Exercise prompt: Without the pictures, can you quote each line below exactly?

Given data:
·····
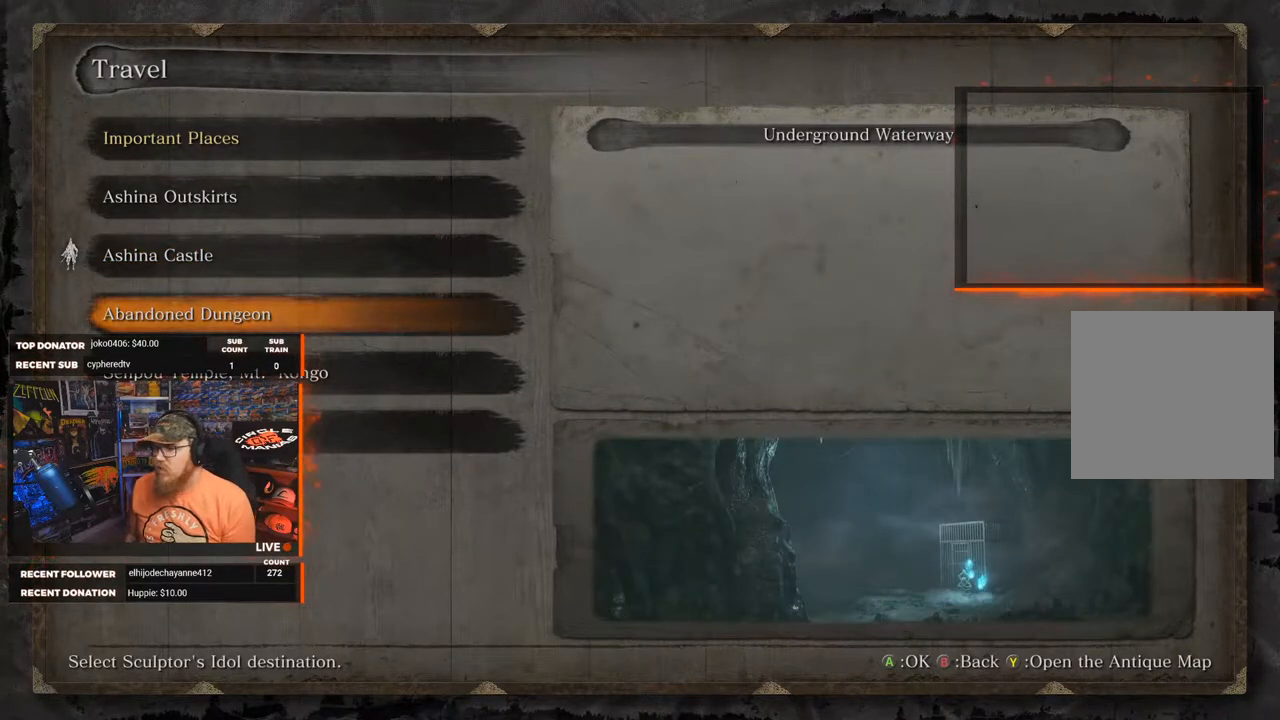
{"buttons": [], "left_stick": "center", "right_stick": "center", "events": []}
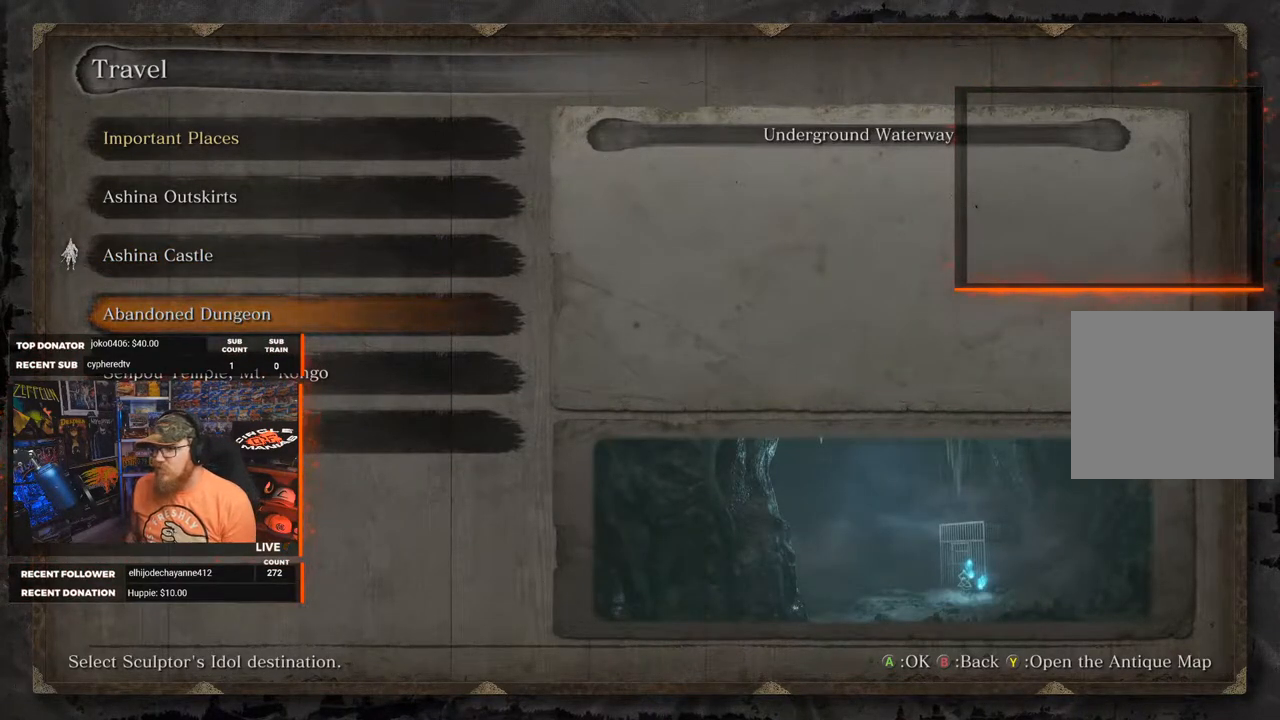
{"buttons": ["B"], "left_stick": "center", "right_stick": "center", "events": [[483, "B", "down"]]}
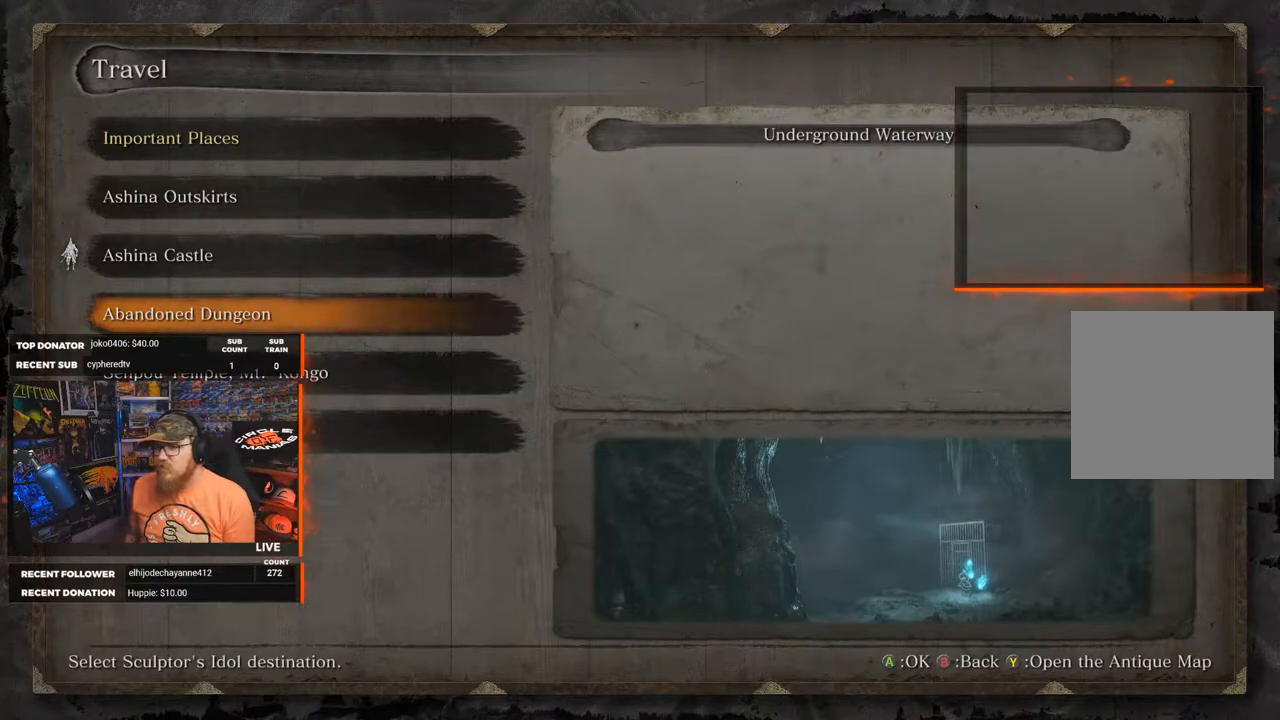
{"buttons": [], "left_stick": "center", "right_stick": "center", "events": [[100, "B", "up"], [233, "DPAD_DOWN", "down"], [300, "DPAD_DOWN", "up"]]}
·····
Response to this task:
{"buttons": [], "left_stick": "center", "right_stick": "center", "events": []}
{"buttons": ["B"], "left_stick": "center", "right_stick": "center", "events": [[483, "B", "down"]]}
{"buttons": [], "left_stick": "center", "right_stick": "center", "events": [[100, "B", "up"], [233, "DPAD_DOWN", "down"], [300, "DPAD_DOWN", "up"]]}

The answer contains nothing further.